AVEC CES INFORMATIONS —
1/ Dans l'extrait sur The Band, reprenez le passage qui commence aux mots "LESLIE nous parle" et s'arrête après "jeter à l'eau...", en substituant "Neil Young" à "Bob Dylan".
2/ Écrivez la suite de l'article sur The Last Waltz.

EXTRAIT FOURNI —
○ ○ ○ ○ ○

LESLIE nous parle de THE LAST WALTZ ! ( film RNR )
"The Band"... Ce nom suffit pour faire remonter à votre serviteur des bouffées d'extase : les tournées cahotiques avec Bob Dylan en 65-66, les Basement Tapes, leurs premiers albums (jusqu'à "Rock Of Ages") d'un niveau très élevé... Mais là, il faut s'attaquer à leur testament, celui considéré par Newsweek comme le plus grand film rock jamais réalisé... Alors prenant mon courage à deux mains, je décide de me jeter à l'eau...
Dèja, pour ce concert d'adieu, il convient de reconnaître que The Band a vu les choses en grand : le Winterland, salle mythique des seventies par excellence, des décors empruntés à l'opéra de Frisco (ceux de "La Traviata"!!!), un metteur en scène féru de rock et en pleine bourre (Martin Scorcese)... Ce qui pourrait passer pour un pêché de vantardise alors que "The Band" reposait sur une modestie et un côté "anonyme" de bon aloi...
Car "The Band" est avant tout une histoire
d'hommes : 4 Canadiens et un gus de l'Arkansas, sudiste jusqu'au
trognon!!! Respectivement, Garth Hudson (orgue et beaucoup d'autres),
Richard Manuel (piano, batterie et beaucoup d'autres), Rick Danko
(basse et bon vous avez compris!!!), et Robbie Robertson (guitare et
même régime que les autres). Et dans le rôle du Yankee (oups, pardon Mr
Helm...), euh, du Ricain pur jus, Levon Helm (batterie, mandoline et
beaucoup d'autres).

○ ○ ○ ○ ○

INFORMATIONS EXTRAITES —
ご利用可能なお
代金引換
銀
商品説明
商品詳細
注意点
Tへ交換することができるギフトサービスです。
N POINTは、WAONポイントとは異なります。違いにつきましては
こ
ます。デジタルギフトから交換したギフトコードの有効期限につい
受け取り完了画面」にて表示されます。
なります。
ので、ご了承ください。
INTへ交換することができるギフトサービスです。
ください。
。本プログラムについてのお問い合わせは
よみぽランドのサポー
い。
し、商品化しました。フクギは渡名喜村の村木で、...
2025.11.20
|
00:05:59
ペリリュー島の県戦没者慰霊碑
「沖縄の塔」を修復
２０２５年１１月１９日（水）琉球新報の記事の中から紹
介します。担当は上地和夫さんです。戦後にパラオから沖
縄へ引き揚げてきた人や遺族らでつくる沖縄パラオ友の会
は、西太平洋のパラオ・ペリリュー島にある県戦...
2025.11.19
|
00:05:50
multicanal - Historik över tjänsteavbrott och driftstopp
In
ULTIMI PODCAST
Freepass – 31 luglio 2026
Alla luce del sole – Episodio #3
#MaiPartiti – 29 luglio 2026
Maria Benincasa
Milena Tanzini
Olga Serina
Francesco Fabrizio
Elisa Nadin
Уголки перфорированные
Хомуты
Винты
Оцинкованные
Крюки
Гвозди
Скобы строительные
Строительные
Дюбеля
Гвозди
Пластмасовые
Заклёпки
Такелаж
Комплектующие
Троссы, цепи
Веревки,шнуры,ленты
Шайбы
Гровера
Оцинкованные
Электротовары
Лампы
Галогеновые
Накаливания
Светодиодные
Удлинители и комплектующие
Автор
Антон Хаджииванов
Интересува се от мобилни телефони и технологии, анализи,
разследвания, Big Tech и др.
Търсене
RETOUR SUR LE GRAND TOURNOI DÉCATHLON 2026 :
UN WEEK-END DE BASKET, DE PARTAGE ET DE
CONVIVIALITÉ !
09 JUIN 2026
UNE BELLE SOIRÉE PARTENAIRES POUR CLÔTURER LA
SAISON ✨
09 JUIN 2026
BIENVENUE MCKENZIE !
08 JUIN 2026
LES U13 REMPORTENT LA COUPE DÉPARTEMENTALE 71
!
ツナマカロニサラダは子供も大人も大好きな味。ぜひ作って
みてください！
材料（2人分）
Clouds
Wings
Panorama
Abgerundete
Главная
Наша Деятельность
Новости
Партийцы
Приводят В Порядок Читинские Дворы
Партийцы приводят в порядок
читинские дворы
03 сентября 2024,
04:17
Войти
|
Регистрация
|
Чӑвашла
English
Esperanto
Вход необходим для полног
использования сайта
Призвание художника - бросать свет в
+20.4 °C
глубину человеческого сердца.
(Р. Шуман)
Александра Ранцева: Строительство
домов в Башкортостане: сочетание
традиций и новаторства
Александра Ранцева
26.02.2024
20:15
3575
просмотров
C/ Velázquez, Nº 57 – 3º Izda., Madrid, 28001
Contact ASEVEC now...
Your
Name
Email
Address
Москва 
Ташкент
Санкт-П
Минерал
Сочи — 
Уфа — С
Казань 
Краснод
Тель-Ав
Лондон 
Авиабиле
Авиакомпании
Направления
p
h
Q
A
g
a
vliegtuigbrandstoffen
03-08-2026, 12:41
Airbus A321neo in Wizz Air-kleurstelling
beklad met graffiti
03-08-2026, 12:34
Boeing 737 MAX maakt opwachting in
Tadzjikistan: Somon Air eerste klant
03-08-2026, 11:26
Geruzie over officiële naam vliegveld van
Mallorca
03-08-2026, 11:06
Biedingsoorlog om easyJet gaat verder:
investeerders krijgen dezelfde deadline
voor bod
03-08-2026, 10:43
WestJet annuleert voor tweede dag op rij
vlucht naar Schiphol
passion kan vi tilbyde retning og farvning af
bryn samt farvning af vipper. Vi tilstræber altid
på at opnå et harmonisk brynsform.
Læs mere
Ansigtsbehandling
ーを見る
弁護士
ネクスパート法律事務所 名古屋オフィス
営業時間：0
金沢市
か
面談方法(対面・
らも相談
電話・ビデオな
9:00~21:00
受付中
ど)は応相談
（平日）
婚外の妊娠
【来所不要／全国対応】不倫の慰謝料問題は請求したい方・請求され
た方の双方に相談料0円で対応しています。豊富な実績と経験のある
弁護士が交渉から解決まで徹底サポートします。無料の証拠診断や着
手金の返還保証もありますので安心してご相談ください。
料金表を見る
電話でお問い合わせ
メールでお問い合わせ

○ ○ ○ ○ ○

RÉPONSES PAR POINT —
1/
LESLIE nous parle de THE LAST WALTZ ! ( film RNR )
"The Band"... Ce nom suffit pour faire remonter à votre serviteur des bouffées d'extase : les tournées cahotiques avec Neil Young en 65-66, les Basement Tapes, leurs premiers albums (jusqu'à "Rock Of Ages") d'un niveau très élevé... Mais là, il faut s'attaquer à leur testament, celui considéré par Newsweek comme le plus grand film rock jamais réalisé... Alors prenant mon courage à deux mains, je décide de me jeter à l'eau...

2/
Et en plus de s'échanger leurs instruments,
ces mecs se partagaient les parties vocales!!! Manuel avait la voix la
plus émouvante de toutes, comme un ange soul brisé par l'alcool et la
tristesse, Danko voulait jouer dans le même registre mais était trop
sûr de lui, et Helm jouait comme une sorte de figure paternelle, virile
et sûre. Robertson et Hudson n'assurant en général que les parties de
choeurs...
Le décor étant planté, passons au film!
Scorcese a eu la bonté de nous épargner les valses, les récits des
poètes beat de Frisco comme Michael Mc Clure ou Allen Ginsberg...
Donc
le film s'ouvre sur...la fin du concert!!! On y voit "The Band" jouer
un ultime rappel devant une foule extatique nullement rassasiée par
trois heures et demie de concert...
Pour boucler la boucle, ils
décident de jouer un vieux standard soul de Marvin Gaye, "Don't Do It"
: titre qu'ils jouaient dèja dans les bouges du sud des Etats-Unis au
temps béni des Hawks.
Le film se compose en deux parties : des
témoignages à la fois hilarants et émouvants sur le cheminement du
groupe, et des extraits du concert proprement dit.
Ah, j'avais
oublié de vous dire : pour faire les choses bien, The Band a décidé de
convier quelques potes de passages comme ça, pour voir... (Robertson :
"It had to be more than just a concert, it had to be a
celebration!!!"). Visez un peu la gueule des amis : Ronnie Hawkins,
Neil Young, Joni Mitchell, Dr John, Neil Diamond, Paul Butterfield,
Muddy Waters, Eric Clapton, Bobby Charles, Van Morrison, Ringo Starr,
Ron Wood, et last but not least, Bob Dylan!!! Pour une fois, on peut
vraiment dire que c'était la fête de la musique!!!
Les interviews sont souvent fendardes : anecdotes sur les années de vaches maigres, boeufs avec l'immense Sonny Boy Williamson, quequette ou pas quequette... Mais le véritable plat de résistance, c'est quand même la zizique!!!
Et là, c'est la caverne d'Ali Baba : tous
les invités présents tiennent à être à la hauteur pour faire honneur à
ce putain de groupe! Après "Up On Cripple Creek" et "The Shape I'm In"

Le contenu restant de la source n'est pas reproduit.